Bu Bayram tatil dokuz güne çıkarıldı.

Bu uzun tatilde birçok insan sıla-i rahim olarak doğduğu memleketi, köyünü ve akrabalarını ziyaret etti. Akrabaların birbirini ziyaret etmesi dini ve insani vazifelerimizdendir.

 Dinimiz, bu tür akraba ziyaretlerinin yanında, tebdili mekânı, seyahat etmeyi, farklı mekânları da görmeyi teşvik etmiştir.

Bu uzun tatilde, bizim çocuklar Göynük’e gidelim dediler. Göynük her yönü ile önemli bir ilçemiz…

Yıllar ince Bolu valiliğin düzenlediği bir programa katılan ulusal basından bir muhabir Göynük’ü “ Huzur vadisi” olarak tanımlar ve “gözlerinizi, ruhunuzu dinlendirmek istediğinizde bir hafta sonu rotanızı göynük’e çevirin! Birbiri ile güzellik yarışına giren gölleri ve dünya mirası Safranbolu’ya nispet yapan evleri ile tam bir huzur sığınağı” diyerek, tarih kokan bu şirin ilçemizi okuyucularına tanıtır…

Bizde,  ailecek iki araba ile buram buram tarih kokan ve aynı zamanda İstanbul’un manevi Fatih’i Akşemsettin hz kabrinin bulunduğu şirin ilçemiz Göynük yoluna koyulduk.

Önce Akşemsettln hazretlerini ziyaret…  Ve Süleyman Paşa Camii… Cami bir süre önce yangın geçirmişti. Aslına uygun olarak restore edildi. Ahşap doku camiye bambaşka bir güzellik katıyor ve insana huzur veriyor.

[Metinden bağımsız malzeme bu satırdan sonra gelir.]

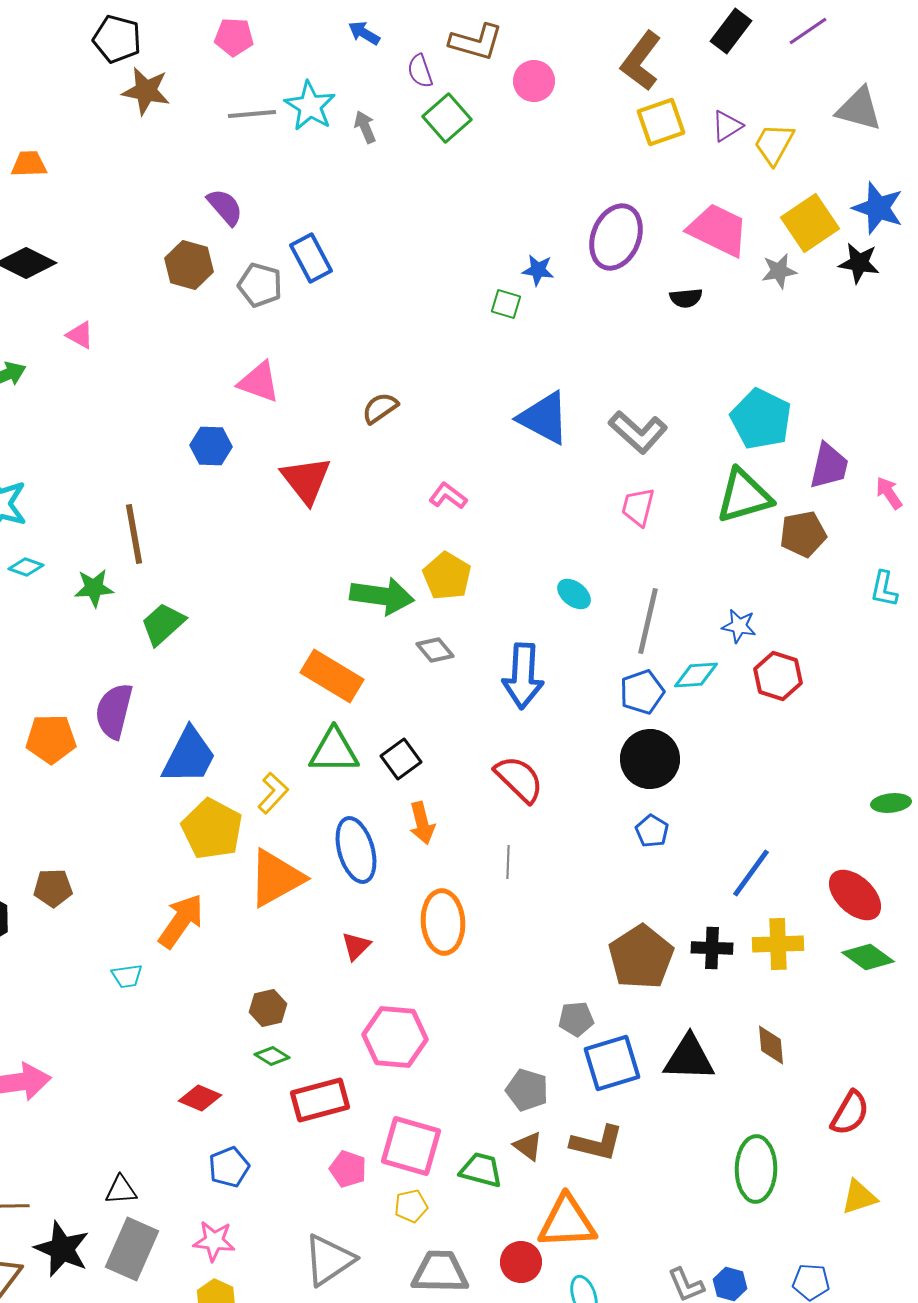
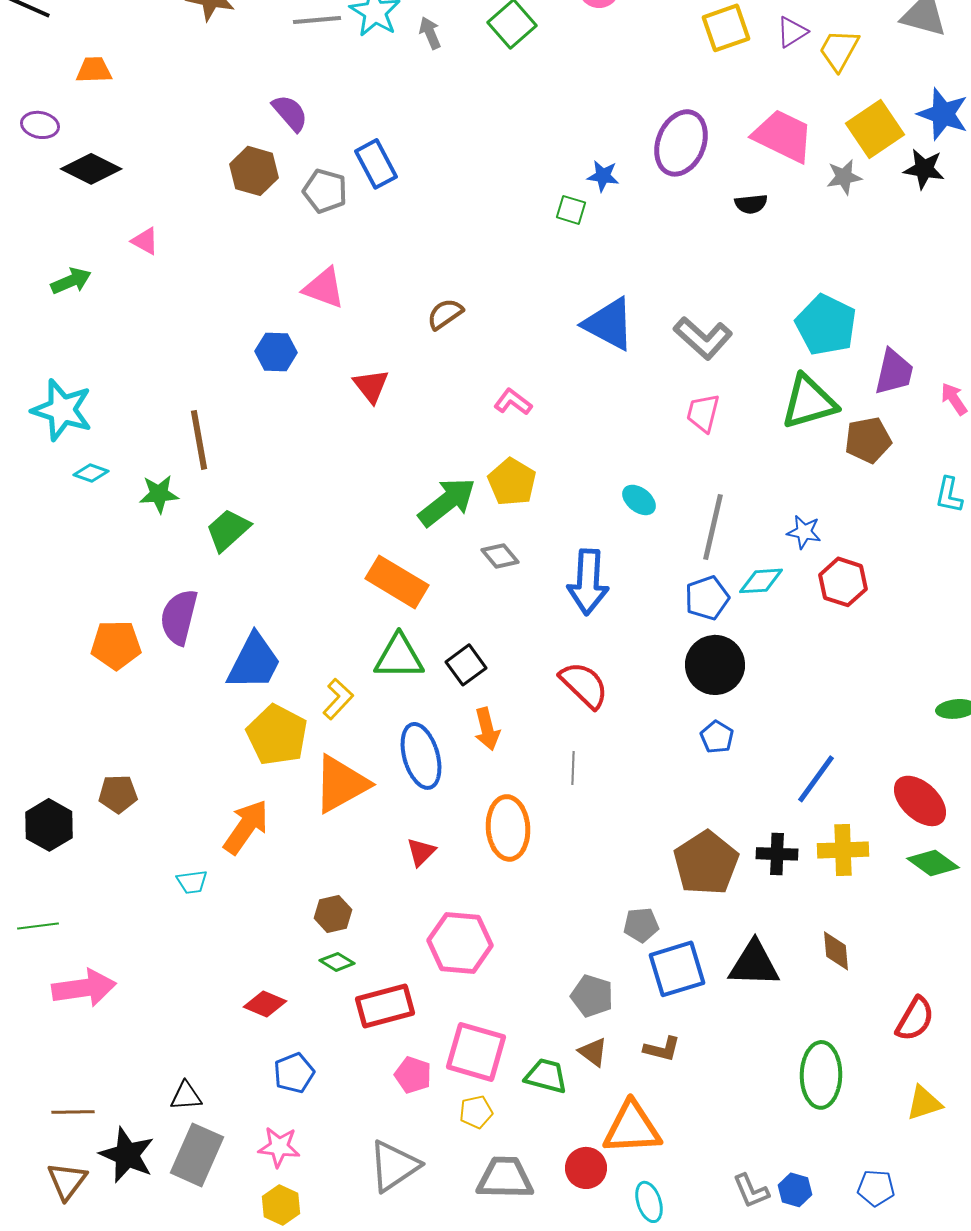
red triangle: (306, 480) -> (371, 386), size x0.7
green arrow: (382, 596) -> (447, 502), turned -46
brown L-shape: (597, 1143) -> (662, 1049), size x0.7

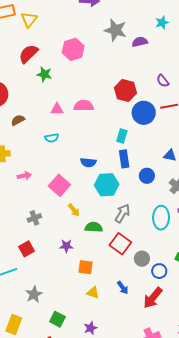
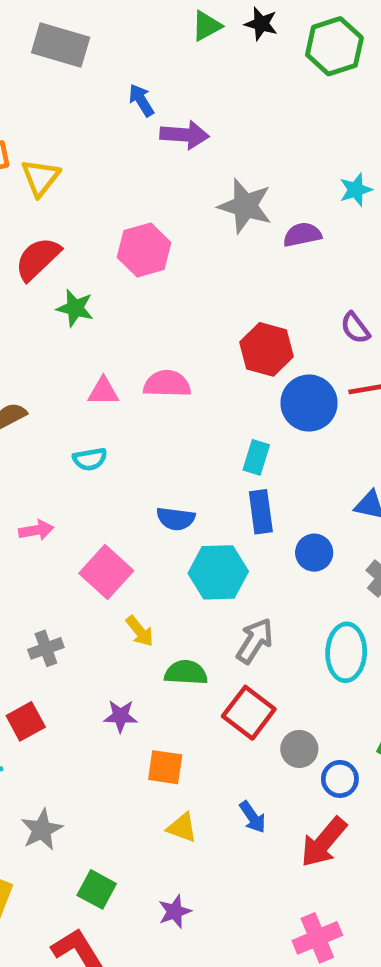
pink arrow: (24, 176) -> (36, 530), moved

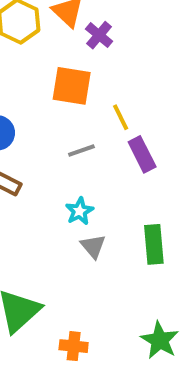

 Ağacın hâkim olduğu bölgemizdeki camiler için ahşap doku motifinin çok önemli görüyorum. Maalesef, son yıllarda inşa edilen birçok camiye baktığımızda, estetikten uzak, zevksiz döşenen çinilerle ruhsuz bir beton yığını haline getiriliyor. Oysa Cami Allah’la baş başa bırakan ve ruhu dinlendiren mekânlardır. Bu vesile ile bu önemli konuya kısaca da olsa değinmiş olduk.

Akşemsettin Hazretlerini ve Cami ve çarşı ziyaretinden sonra daracık ara sokaklardan geçerek, epey yamaçtaki Zafer kulesine çıktık. Zafer kulesi kilitli olduğu için kuleye çıkılmıyor; ama tepeden Göynük’ü seyretmenin, yeşillikler içersindeki tarihi evlerinin ihtişamını görmenin zevkine doyum olmuyor.

Bu ziyaretlerden sonra şirin ilçemizden ayrılıyoruz. Yol üzerinde Çubuk gölüne uğramadan da geçemiyoruz. Bu ara da yol üzerindeki bir alabalık çiftliğine de uğruyoruz.

Netice-i kelam böylesi güzelliklerle dolu bir bayramı daha geride bıraktık. Daha nice bayramlara ulaşmak dileği ile…

Kalın sağılacakla…

Günün sözü:

Seyahat edin sıhhat bulun! Hz Muhammet (s.a.v.)